The database is hosted by the European Molecular Biology Laboratory’s European Bioinformatics Institute (EMBL-EBI). It was transferred from biotech firm Galapagos NV in July 2008 through a £4.7 million Strategic Award from the Wellcome Trust.
ChEMBLdb focuses on drug discovery and is unique due to its size: information on an additional 100,000 compounds were added to the database recently, taking the number of small molecules to over 520,000. The database contains over 2.4 million records of their effects on biological systems. The data include information about how small molecules bind to their targets, how these compounds affect cells and whole organisms, and information on the molecules’ absorption, distribution, metabolism, excretion and toxicity.
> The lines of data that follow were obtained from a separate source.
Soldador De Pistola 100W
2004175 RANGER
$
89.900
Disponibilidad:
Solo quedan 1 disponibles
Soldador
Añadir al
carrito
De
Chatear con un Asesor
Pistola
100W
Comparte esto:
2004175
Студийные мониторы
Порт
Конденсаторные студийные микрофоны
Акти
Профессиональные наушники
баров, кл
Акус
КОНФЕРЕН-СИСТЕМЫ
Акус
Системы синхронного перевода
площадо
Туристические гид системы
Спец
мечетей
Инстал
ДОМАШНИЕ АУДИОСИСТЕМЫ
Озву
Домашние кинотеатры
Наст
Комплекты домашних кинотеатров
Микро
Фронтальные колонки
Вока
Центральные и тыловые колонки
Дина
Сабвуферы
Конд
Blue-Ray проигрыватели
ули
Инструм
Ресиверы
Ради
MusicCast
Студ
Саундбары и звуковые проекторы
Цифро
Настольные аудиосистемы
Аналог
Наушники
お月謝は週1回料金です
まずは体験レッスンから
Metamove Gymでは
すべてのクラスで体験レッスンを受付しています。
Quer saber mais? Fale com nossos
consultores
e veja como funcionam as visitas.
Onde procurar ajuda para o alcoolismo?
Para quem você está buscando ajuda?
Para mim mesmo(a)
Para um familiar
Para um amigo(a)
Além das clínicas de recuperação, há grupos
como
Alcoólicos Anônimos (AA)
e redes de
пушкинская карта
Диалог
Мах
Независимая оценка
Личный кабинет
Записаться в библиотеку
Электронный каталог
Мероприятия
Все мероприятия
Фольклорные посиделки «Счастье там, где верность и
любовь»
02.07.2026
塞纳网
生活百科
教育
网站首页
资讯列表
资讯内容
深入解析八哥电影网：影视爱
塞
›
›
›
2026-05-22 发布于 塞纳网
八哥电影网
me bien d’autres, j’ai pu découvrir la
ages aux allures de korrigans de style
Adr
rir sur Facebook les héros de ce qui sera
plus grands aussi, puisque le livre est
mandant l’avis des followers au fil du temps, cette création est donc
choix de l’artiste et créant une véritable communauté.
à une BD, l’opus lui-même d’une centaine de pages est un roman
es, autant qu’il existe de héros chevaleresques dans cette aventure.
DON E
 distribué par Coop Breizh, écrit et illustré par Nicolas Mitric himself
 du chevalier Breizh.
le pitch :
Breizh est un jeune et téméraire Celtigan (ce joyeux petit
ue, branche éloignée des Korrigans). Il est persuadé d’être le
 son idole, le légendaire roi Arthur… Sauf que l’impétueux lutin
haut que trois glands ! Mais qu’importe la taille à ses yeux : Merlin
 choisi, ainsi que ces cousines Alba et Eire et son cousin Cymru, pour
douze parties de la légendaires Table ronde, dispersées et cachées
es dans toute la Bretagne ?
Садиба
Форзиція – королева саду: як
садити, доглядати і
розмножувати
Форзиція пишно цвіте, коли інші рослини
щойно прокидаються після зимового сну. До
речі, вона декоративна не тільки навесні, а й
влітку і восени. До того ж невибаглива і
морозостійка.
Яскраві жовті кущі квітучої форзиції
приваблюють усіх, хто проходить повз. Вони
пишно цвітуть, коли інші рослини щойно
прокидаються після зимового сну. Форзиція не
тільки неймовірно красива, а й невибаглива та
The human genome sequence provided a molecular parts list for a human being, comprising all the genes and proteins that are encoded by our genetic blueprint. In order to develop new medicines, it is important to catalogue how each of these ‘parts’ interacts with drugs and drug-like molecules. ChEMBLdb brings together information from the interface of the genome with chemistry into a set of chemogenomic databases that can be used to help determine whether a particular molecule has the right properties to make an effective drug.
The launch of ChEMBLdb is accompanied by the release of Kinase SARfari, an integrated resource of sequence, compound and screening data from a variety of sources for the protein kinases, a key family for drug discovery.